February 29, 2012: The Eighth Day of Lent
February 29, 2012 § Leave a comment
“Blessed are the gentle, for they shall inherit the earth.” ~ Matthew 5.4 ~
The Beatitudes continue with another somewhat paradoxical statement. In our time, it is easy to think of earthly control and power as matters of politics and warfare – arenas where cutthroat backstabbing and ruthless power plays reign. However, Jesus clearly thinks differently. We’ll have to dig a bit deeper to understand.
The word “gentle” used here is another problematic word to translate. Many people are familiar with it in this passage as, “meek;” unfortunately, this word also does not carry the full meaning. Given the context of the passage and the poetic progression that Christ employs here, it does make some sense to associate the “gentle” with those who have recognized their own spiritual poverty and have been mourning and repenting. This recognition and repentance then spills over into how the penitent citizen of the Kingdom of Heaven treats others – gently, meekly. Having recognized one’s own frailty, and seeing the brokenness of others, one then treats others gently and properly, allowing oneself to be a channel of grace that ministers to others. The idea of gentleness should not be associated with powerlessness; far from it. The example of Christ demonstrates this; cleansing the temple, besting foes in debate, not to mention healing and delivering people from illness and oppression – all these speak of a person of great power. We also remember Christ welcoming children, having a heart-to-heart conversation with Nicodemus at night, and allowing himself to be led to the cross. It may be best to think of “meekness” here as “power under control.” (Shelton, LitSNTC, 152.) This power is used to free and redeem others from their broken state – not to oppress and enslave.

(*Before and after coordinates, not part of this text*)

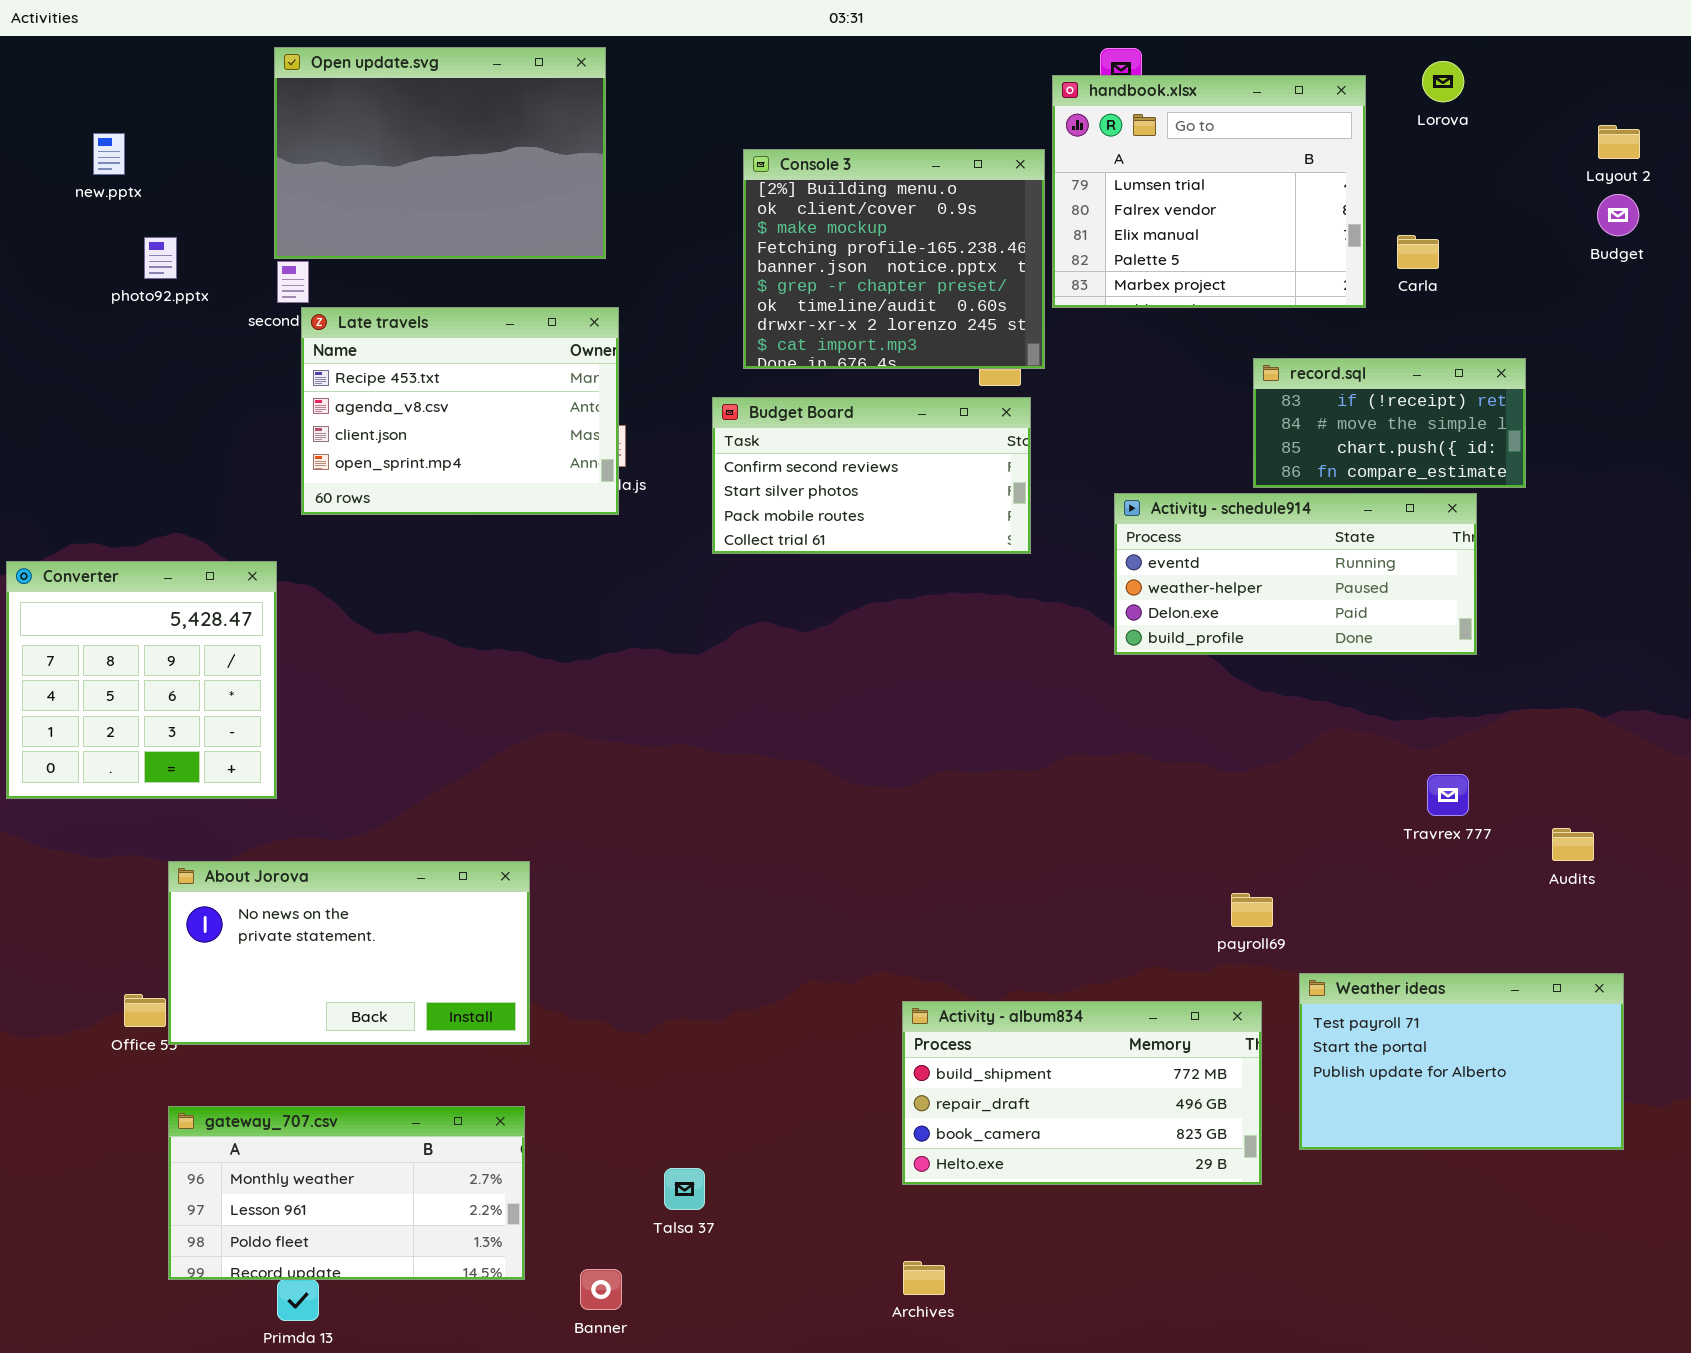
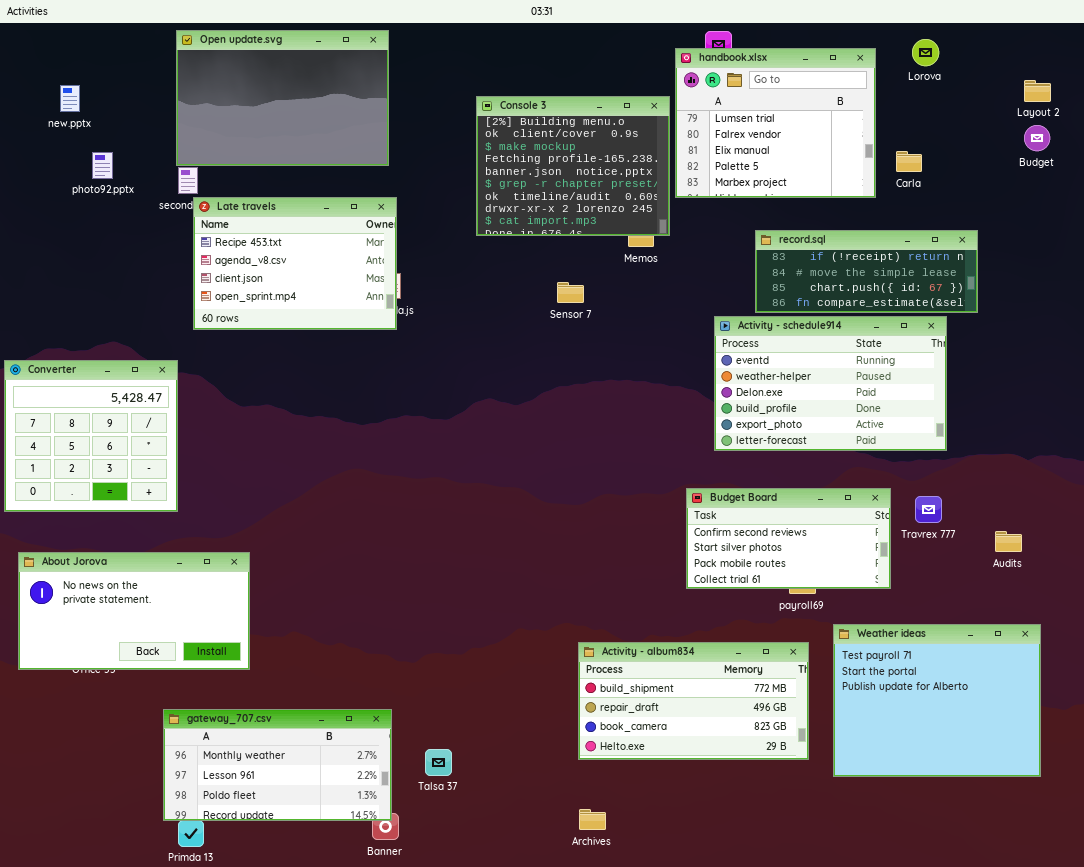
record.sql: [1253,358,1526,488] -> [755,230,978,313], resized
Budget Board: [712,397,1031,554] -> [686,488,891,589], moved
Activity - schedule914: [1114,493,1477,655] -> [714,316,947,451], resized
About Jorova: [168,861,530,1045] -> [18,552,250,670], moved
Weather ideas: [1299,973,1624,1150] -> [833,624,1041,777], resized
gateway_707.csv: [168,1106,525,1280] -> [163,709,392,821], moved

For us to understand the phrase, “inherit the earth,” we must place ourselves in 1st-century Jewish shoes. All through Israel’s history through the time of Christ, the idea of holy land has been predominant. Moses and Joshua led Israel into the Promised Land. After the Babylonian and Assyrian captivity, the Israelites returned from exile and rejoiced to be back in their homeland. Now, their homeland is under military occupation; common sense says to fight fire with fire, and take back the land that rightfully belongs to them. We should find it interesting that Christ says that the earth is something to be inherited, not conquered. The words of David in Psalm 24 tell us plainly: “The earth is the Lord’s, and everything in it.” The gentle do not conquer. Rather, God gives the earth to whom he pleases.
As Christians, it helps us here to have a proper understanding of the Kingdom of Heaven. When Christ began his ministry on earth, the Kingdom of Heaven began. However, the Kingdom will not be completed in perfection until Christ comes again. Therefore, we are living in the in-between; the “already-not yet,” as some call it. The Kingdom has already come, but it is not yet complete. As Christians, our task is to carry on the ministry of Christ, empowered by his Holy Spirit which lives in us. We anticipate the earth being truly and completely redeemed at the time of Christ’s second coming. But in the meantime, it is our task to share the Gospel and be agents of redemption wherever we find ourselves. When Christ comes, the Kingdom of Heaven will be made complete and whole, and its citizens will be gentle.
The citizens of the Kingdom of Heaven exercise power in appropriate ways by standing up for those who are oppressed and disadvantaged, while treating those who are injured and hurting with great love and care. This Beatitude challenges us to consider how we treat others. Do we use the power that we have been given appropriately? Do we see others as ends to means, pawns in our plans of success and grandeur? Or do we see people as inconveniences, stumbling blocks to be cast aside and ignored? Christ says this: God’s grace working through our brokenness and repentance changes how we treat others. The Kingdom of Heaven is filled with those who treat others with grace.
Lord Christ, I confess that I have fallen short in my relationships and interactions. My actions are not filled with your grace, and sometimes, my thoughts even less so. Help me to respond to the direction of your Spirit when engaging others. Point out to me the ways that I abuse and take advantage, as small as they may be. Help me to exercise my power and abilities in gentle, proper ways. Amen.